Each record below should appear again exactly as written.

==== DATA PROVIDED ====

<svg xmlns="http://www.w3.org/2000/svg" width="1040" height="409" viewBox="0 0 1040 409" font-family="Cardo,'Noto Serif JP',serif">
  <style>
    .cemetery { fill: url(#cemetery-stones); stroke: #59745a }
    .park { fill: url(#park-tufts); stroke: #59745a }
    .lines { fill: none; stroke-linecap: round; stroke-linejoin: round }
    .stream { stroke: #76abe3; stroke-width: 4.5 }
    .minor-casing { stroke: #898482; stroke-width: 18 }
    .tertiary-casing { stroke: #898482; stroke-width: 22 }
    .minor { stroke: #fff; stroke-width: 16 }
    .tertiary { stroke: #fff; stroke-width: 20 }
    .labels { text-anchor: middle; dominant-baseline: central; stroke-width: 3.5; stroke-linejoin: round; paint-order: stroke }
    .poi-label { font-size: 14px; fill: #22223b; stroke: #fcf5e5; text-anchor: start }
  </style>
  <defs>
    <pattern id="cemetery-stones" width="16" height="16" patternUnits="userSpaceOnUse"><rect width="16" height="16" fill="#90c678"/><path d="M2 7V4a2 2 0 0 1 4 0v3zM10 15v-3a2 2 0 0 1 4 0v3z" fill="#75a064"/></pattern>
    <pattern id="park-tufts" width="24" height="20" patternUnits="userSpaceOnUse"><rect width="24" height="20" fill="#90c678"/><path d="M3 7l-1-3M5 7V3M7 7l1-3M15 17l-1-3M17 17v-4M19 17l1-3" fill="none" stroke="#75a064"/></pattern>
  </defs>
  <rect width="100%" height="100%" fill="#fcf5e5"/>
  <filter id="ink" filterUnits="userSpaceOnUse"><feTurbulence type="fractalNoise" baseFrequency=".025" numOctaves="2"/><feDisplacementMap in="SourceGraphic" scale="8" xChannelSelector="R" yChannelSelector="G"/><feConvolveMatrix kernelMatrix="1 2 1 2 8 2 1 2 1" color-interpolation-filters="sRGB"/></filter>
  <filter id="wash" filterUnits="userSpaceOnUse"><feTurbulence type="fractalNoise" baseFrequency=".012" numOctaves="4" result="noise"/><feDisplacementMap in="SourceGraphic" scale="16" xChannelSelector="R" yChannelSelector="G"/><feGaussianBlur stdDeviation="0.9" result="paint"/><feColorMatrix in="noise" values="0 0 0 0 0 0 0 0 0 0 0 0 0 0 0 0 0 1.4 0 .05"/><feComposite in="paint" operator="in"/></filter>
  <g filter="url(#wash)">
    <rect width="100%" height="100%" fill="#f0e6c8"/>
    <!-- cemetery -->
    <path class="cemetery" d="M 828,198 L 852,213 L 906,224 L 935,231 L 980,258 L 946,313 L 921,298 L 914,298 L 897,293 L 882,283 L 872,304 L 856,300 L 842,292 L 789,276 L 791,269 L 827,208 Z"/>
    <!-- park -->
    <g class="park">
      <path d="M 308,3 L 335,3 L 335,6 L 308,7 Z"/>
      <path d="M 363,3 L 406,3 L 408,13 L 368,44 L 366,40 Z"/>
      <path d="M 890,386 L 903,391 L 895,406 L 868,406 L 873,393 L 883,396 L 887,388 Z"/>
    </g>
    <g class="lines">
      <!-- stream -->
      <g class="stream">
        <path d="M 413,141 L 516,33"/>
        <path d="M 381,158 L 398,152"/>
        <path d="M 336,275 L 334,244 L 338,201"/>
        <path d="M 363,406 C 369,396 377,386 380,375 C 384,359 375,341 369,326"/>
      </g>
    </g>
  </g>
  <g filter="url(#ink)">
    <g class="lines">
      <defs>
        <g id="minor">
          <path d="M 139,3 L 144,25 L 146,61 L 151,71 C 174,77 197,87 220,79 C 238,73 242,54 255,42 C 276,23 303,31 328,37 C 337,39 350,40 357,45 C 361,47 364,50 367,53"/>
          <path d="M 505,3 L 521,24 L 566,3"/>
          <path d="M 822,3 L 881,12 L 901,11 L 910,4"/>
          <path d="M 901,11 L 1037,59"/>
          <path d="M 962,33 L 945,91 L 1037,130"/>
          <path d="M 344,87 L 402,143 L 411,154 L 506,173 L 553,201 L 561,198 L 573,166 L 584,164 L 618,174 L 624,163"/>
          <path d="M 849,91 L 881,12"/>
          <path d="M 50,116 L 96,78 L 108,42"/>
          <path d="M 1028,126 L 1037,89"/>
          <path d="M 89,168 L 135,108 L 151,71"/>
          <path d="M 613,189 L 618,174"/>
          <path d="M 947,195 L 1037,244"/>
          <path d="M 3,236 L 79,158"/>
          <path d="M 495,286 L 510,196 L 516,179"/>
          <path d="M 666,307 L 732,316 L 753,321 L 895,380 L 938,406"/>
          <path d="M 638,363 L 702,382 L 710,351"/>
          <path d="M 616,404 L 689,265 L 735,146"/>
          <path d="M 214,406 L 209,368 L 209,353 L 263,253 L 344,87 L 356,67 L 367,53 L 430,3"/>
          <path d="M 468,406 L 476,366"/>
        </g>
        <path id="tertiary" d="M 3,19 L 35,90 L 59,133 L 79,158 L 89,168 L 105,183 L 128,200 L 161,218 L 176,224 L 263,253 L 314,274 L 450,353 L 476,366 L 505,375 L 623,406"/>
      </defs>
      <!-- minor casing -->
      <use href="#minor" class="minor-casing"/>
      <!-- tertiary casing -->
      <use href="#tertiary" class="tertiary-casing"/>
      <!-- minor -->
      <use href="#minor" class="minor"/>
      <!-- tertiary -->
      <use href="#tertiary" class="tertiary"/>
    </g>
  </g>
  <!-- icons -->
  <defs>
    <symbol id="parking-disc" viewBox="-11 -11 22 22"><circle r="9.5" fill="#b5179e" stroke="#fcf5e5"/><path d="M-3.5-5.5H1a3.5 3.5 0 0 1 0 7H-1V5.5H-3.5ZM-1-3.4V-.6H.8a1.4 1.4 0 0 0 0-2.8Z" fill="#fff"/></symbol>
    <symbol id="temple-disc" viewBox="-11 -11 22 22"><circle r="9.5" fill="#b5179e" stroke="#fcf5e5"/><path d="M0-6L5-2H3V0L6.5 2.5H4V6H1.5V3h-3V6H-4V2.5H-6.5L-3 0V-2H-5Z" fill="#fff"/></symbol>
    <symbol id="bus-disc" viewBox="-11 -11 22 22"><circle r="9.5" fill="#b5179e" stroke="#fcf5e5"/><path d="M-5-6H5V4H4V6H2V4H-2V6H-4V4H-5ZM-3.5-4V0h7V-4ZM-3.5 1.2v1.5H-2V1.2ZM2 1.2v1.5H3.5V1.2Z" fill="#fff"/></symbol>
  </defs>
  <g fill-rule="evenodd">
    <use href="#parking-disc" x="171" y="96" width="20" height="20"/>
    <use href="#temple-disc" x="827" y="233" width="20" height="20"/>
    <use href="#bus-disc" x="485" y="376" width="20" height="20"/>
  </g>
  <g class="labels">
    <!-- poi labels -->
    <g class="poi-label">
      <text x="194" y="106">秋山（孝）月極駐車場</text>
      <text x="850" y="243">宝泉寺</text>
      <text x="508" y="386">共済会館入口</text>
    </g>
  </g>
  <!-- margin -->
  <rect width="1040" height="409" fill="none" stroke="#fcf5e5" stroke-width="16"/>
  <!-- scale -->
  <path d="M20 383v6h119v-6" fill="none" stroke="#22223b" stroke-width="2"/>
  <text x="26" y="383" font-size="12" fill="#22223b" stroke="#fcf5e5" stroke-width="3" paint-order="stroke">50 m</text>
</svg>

====

*TASK OUTPUT*:
<svg xmlns="http://www.w3.org/2000/svg" width="1040" height="409" viewBox="0 0 1040 409" font-family="Cardo,'Noto Serif JP',serif">
  <style>
    .cemetery { fill: url(#cemetery-stones); stroke: #59745a }
    .park { fill: url(#park-tufts); stroke: #59745a }
    .lines { fill: none; stroke-linecap: round; stroke-linejoin: round }
    .stream { stroke: #76abe3; stroke-width: 4.5 }
    .minor-casing { stroke: #898482; stroke-width: 18 }
    .tertiary-casing { stroke: #898482; stroke-width: 22 }
    .minor { stroke: #fff; stroke-width: 16 }
    .tertiary { stroke: #fff; stroke-width: 20 }
    .labels { text-anchor: middle; dominant-baseline: central; stroke-width: 3.5; stroke-linejoin: round; paint-order: stroke }
    .poi-label { font-size: 14px; fill: #22223b; stroke: #fcf5e5; text-anchor: start }
  </style>
  <defs>
    <pattern id="cemetery-stones" width="16" height="16" patternUnits="userSpaceOnUse"><rect width="16" height="16" fill="#90c678"/><path d="M2 7V4a2 2 0 0 1 4 0v3zM10 15v-3a2 2 0 0 1 4 0v3z" fill="#75a064"/></pattern>
    <pattern id="park-tufts" width="24" height="20" patternUnits="userSpaceOnUse"><rect width="24" height="20" fill="#90c678"/><path d="M3 7l-1-3M5 7V3M7 7l1-3M15 17l-1-3M17 17v-4M19 17l1-3" fill="none" stroke="#75a064"/></pattern>
  </defs>
  <rect width="100%" height="100%" fill="#fcf5e5"/>
  <filter id="ink" filterUnits="userSpaceOnUse"><feTurbulence type="fractalNoise" baseFrequency=".025" numOctaves="2"/><feDisplacementMap in="SourceGraphic" scale="8" xChannelSelector="R" yChannelSelector="G"/><feConvolveMatrix kernelMatrix="1 2 1 2 8 2 1 2 1" color-interpolation-filters="sRGB"/></filter>
  <filter id="wash" filterUnits="userSpaceOnUse"><feTurbulence type="fractalNoise" baseFrequency=".012" numOctaves="4" result="noise"/><feDisplacementMap in="SourceGraphic" scale="16" xChannelSelector="R" yChannelSelector="G"/><feGaussianBlur stdDeviation="0.9" result="paint"/><feColorMatrix in="noise" values="0 0 0 0 0 0 0 0 0 0 0 0 0 0 0 0 0 1.4 0 .05"/><feComposite in="paint" operator="in"/></filter>
  <g filter="url(#wash)">
    <rect width="100%" height="100%" fill="#f0e6c8"/>
    <!-- cemetery -->
    <path class="cemetery" d="M 828,198 L 852,213 L 906,224 L 935,231 L 980,258 L 946,313 L 921,298 L 914,298 L 897,293 L 882,283 L 872,304 L 856,300 L 842,292 L 789,276 L 791,269 L 827,208 Z"/>
    <!-- park -->
    <g class="park">
      <path d="M 308,3 L 335,3 L 335,6 L 308,7 Z"/>
      <path d="M 363,3 L 406,3 L 408,13 L 368,44 L 366,40 Z"/>
      <path d="M 890,386 L 903,391 L 895,406 L 868,406 L 873,393 L 883,396 L 887,388 Z"/>
    </g>
    <g class="lines">
      <!-- stream -->
      <g class="stream">
        <path d="M 413,141 L 516,33"/>
        <path d="M 381,158 L 398,152"/>
        <path d="M 336,275 L 334,244 L 338,201"/>
        <path d="M 363,406 C 369,396 377,386 380,375 C 384,359 375,341 369,326"/>
      </g>
    </g>
  </g>
  <g filter="url(#ink)">
    <g class="lines">
      <defs>
        <g id="minor">
          <path d="M 139,3 L 144,25 L 146,61 L 151,71 C 174,77 197,87 220,79 C 238,73 242,54 255,42 C 276,23 303,31 328,37 C 337,39 350,40 357,45 C 361,47 364,50 367,53"/>
          <path d="M 505,3 L 521,24 L 566,3"/>
          <path d="M 822,3 L 881,12 L 901,11 L 910,4"/>
          <path d="M 901,11 L 1037,59"/>
          <path d="M 962,33 L 945,91 L 1037,130"/>
          <path d="M 344,87 L 402,143 L 411,154 L 506,173 L 553,201 L 561,198 L 573,166 L 584,164 L 618,174 L 624,163"/>
          <path d="M 849,91 L 881,12"/>
          <path d="M 50,116 L 96,78 L 108,42"/>
          <path d="M 1028,126 L 1037,89"/>
          <path d="M 89,168 L 135,108 L 151,71"/>
          <path d="M 613,189 L 618,174"/>
          <path d="M 947,195 L 1037,244"/>
          <path d="M 3,236 L 79,158"/>
          <path d="M 495,286 L 510,196 L 516,179"/>
          <path d="M 666,307 L 732,316 L 753,321 L 895,380 L 938,406"/>
          <path d="M 638,363 L 702,382 L 710,351"/>
          <path d="M 616,404 L 689,265 L 735,146"/>
          <path d="M 214,406 L 209,368 L 209,353 L 263,253 L 344,87 L 356,67 L 367,53 L 430,3"/>
          <path d="M 468,406 L 476,366"/>
        </g>
        <path id="tertiary" d="M 3,19 L 35,90 L 59,133 L 79,158 L 89,168 L 105,183 L 128,200 L 161,218 L 176,224 L 263,253 L 314,274 L 450,353 L 476,366 L 505,375 L 623,406"/>
      </defs>
      <!-- minor casing -->
      <use href="#minor" class="minor-casing"/>
      <!-- tertiary casing -->
      <use href="#tertiary" class="tertiary-casing"/>
      <!-- minor -->
      <use href="#minor" class="minor"/>
      <!-- tertiary -->
      <use href="#tertiary" class="tertiary"/>
    </g>
  </g>
  <!-- icons -->
  <defs>
    <symbol id="parking-disc" viewBox="-11 -11 22 22"><circle r="9.5" fill="#b5179e" stroke="#fcf5e5"/><path d="M-3.5-5.5H1a3.5 3.5 0 0 1 0 7H-1V5.5H-3.5ZM-1-3.4V-.6H.8a1.4 1.4 0 0 0 0-2.8Z" fill="#fff"/></symbol>
    <symbol id="temple-disc" viewBox="-11 -11 22 22"><circle r="9.5" fill="#b5179e" stroke="#fcf5e5"/><path d="M0-6L5-2H3V0L6.5 2.5H4V6H1.5V3h-3V6H-4V2.5H-6.5L-3 0V-2H-5Z" fill="#fff"/></symbol>
    <symbol id="bus-disc" viewBox="-11 -11 22 22"><circle r="9.5" fill="#b5179e" stroke="#fcf5e5"/><path d="M-5-6H5V4H4V6H2V4H-2V6H-4V4H-5ZM-3.5-4V0h7V-4ZM-3.5 1.2v1.5H-2V1.2ZM2 1.2v1.5H3.5V1.2Z" fill="#fff"/></symbol>
  </defs>
  <g fill-rule="evenodd">
    <use href="#parking-disc" x="171" y="96" width="20" height="20"/>
    <use href="#temple-disc" x="827" y="233" width="20" height="20"/>
    <use href="#bus-disc" x="485" y="376" width="20" height="20"/>
  </g>
  <g class="labels">
    <!-- poi labels -->
    <g class="poi-label">
      <text x="194" y="106">秋山（孝）月極駐車場</text>
      <text x="850" y="243">宝泉寺</text>
      <text x="508" y="386">共済会館入口</text>
    </g>
  </g>
  <!-- margin -->
  <rect width="1040" height="409" fill="none" stroke="#fcf5e5" stroke-width="16"/>
  <!-- scale -->
  <path d="M20 383v6h119v-6" fill="none" stroke="#22223b" stroke-width="2"/>
  <text x="26" y="383" font-size="12" fill="#22223b" stroke="#fcf5e5" stroke-width="3" paint-order="stroke">50 m</text>
</svg>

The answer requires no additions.